The Bermuda Island Financial Literacy Network Channel is going live on Sunday March 12, 2023 on YouTube.
In 2004, the American Institute of Certified Public Accountants membership (of which I was one) launched the “360 Degrees of Financial Literacy”, a free programme to help Americans understand their personal finances through every stage of life.
It was and still is an amazing self-help programme – for Americans. It was inspiring back then to think of the same thing for Bermuda islanders.
Since that time, almost 20 years ago, I have made financial literacy a mission, writing endlessly, and lobbying for help on the need for Bermuda to have its own financial literacy similar-type website, given our unique and complex economic and legal environment.
Since then, globally, the management of money, the evolution of the internet, new ways of issuing (bitcoin), storing, investing and handling money (smart phones, etc) and its related structures is still in constant acceleration.
Ten years ago in 2013, the OECD conducted a “Measuring Financial Literacy” pilot programme survey with 14 countries (the US was not included) under their Microeconomics / Household Behaviour and Family Economics.
The findings highlighted “a lack of financial knowledge among a sizeable portion of the populations in each of the countries surveyed, with improvement in financial behaviour needed”.
Also, the OECD noted that “financial literacy is rapidly being recognised as a core skill, essential for consumers operating in an increasingly complex financial landscape”.
By 2020, OECD, seriously stated: “Financial education, financial consumer protection and financial inclusion are recognised at the highest policy level as three essential ingredients for the financial empowerment of individuals and the overall stability of the financial system.”
However, financial literacy, as with any new concept, interest slowly gains traction until it becomes not just a concept, but a legitimately accepted topic, then a necessity.
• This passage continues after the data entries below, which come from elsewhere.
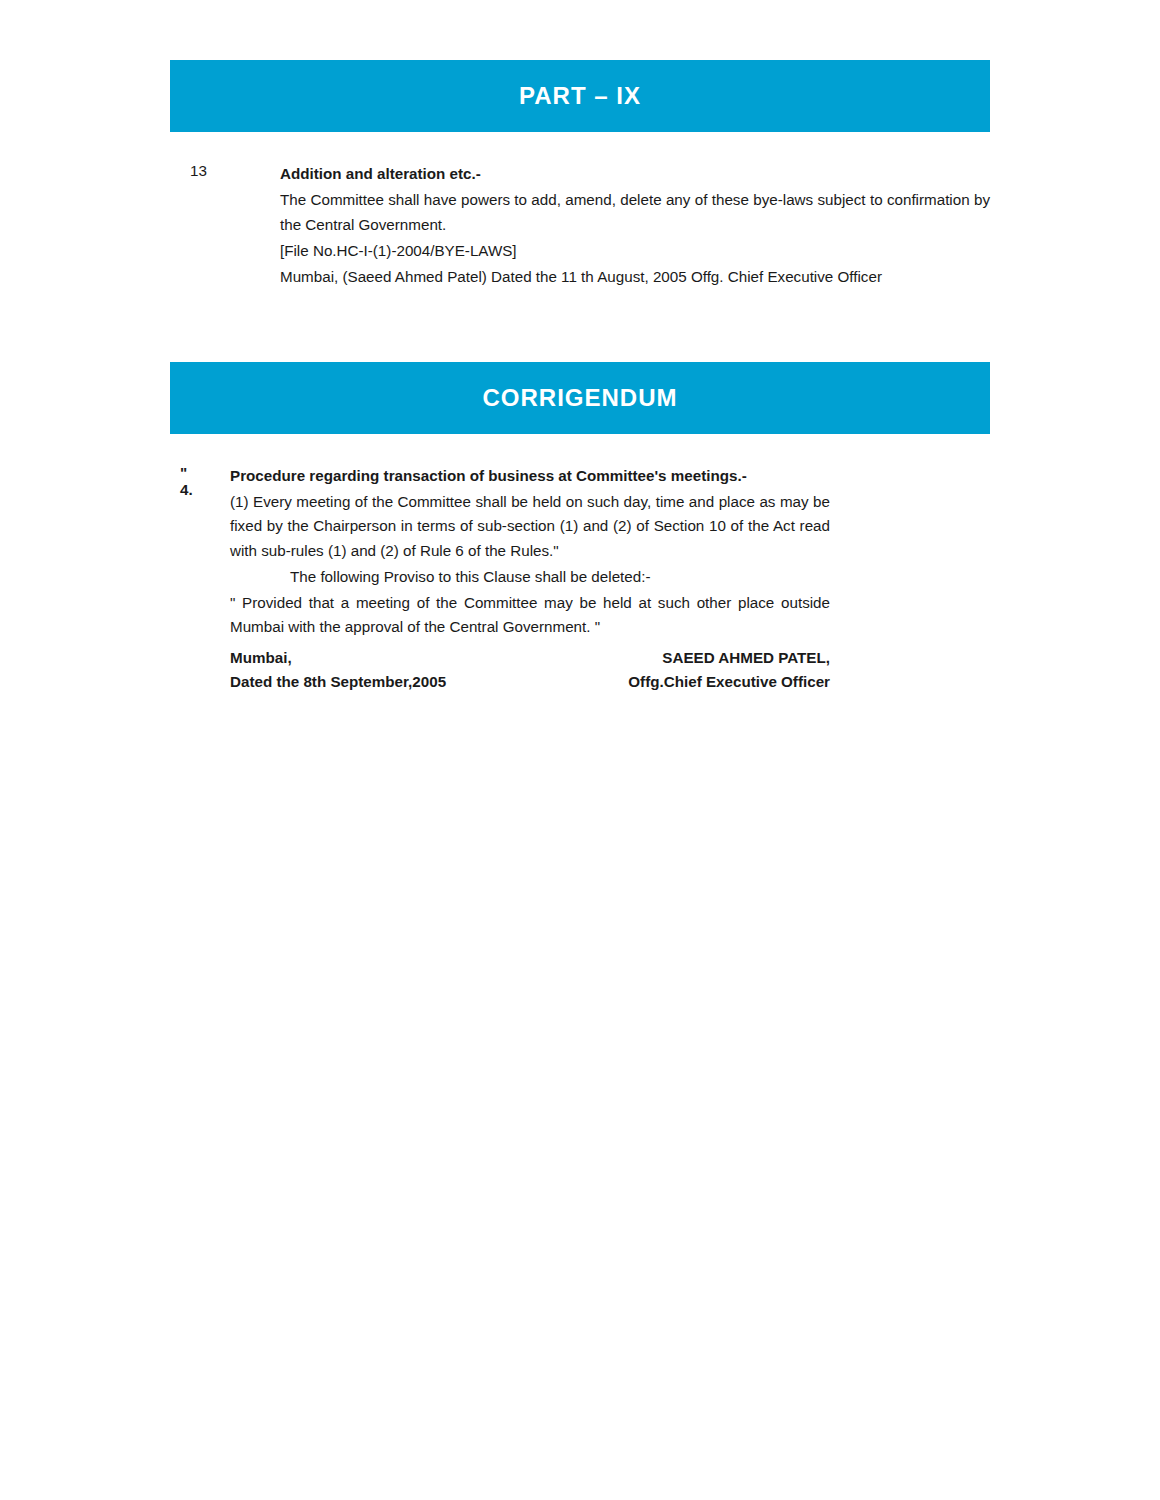PART – IX
13
Addition and alteration etc.-
The Committee shall have powers to add, amend, delete any of these bye-laws subject to confirmation by the Central Government.
[File No.HC-I-(1)-2004/BYE-LAWS]
Mumbai, (Saeed Ahmed Patel) Dated the 11 th August, 2005 Offg. Chief Executive Officer
CORRIGENDUM
"
4.
Procedure regarding transaction of business at Committee's meetings.-
(1) Every meeting of the Committee shall be held on such day, time and place as may be fixed by the Chairperson in terms of sub-section (1) and (2) of Section 10 of the Act read with sub-rules (1) and (2) of Rule 6 of the Rules."
The following Proviso to this Clause shall be deleted:-
" Provided that a meeting of the Committee may be held at such other place outside Mumbai with the approval of the Central Government. "
Mumbai, SAEED AHMED PATEL,
Dated the 8th September,2005 Offg.Chief Executive Officer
So, now is the time, this Financial Literacy YouTube Project is another facet of my voluntary mission to meet this necessity, to provide another central focal point, a library of continuing financial literacy information and presenters’ expertise specifically focused on our unique Bermuda economy and related environment.
It is my hope that the channel will become an everyday resource for Bermuda islanders as I continue to write, collaborate and to explore new ideas with like-minded professionals on new ways to think about money, to help, motivate, and provide references and some incentives to you all when managing finances is so tough during difficult times.
And, I would love some volunteer help on the technical side of creating videos/presentations.
We all from Bermuda love our island, want the very best for our island, and even more for our community – even when we are not there!
It is hard to explain to those who have not experienced our way of life, the extraordinary “centripetal pull of home”.
Thank you, readers, for supporting my column, providing me with feedback, criticism, and encouragement. I welcome every single response.
Thank you also to my editors: Bill Zuill, and Jonathan Kent.
My writing is a purely voluntary mission. Any proceeds earned are donated to Bermuda registered charities.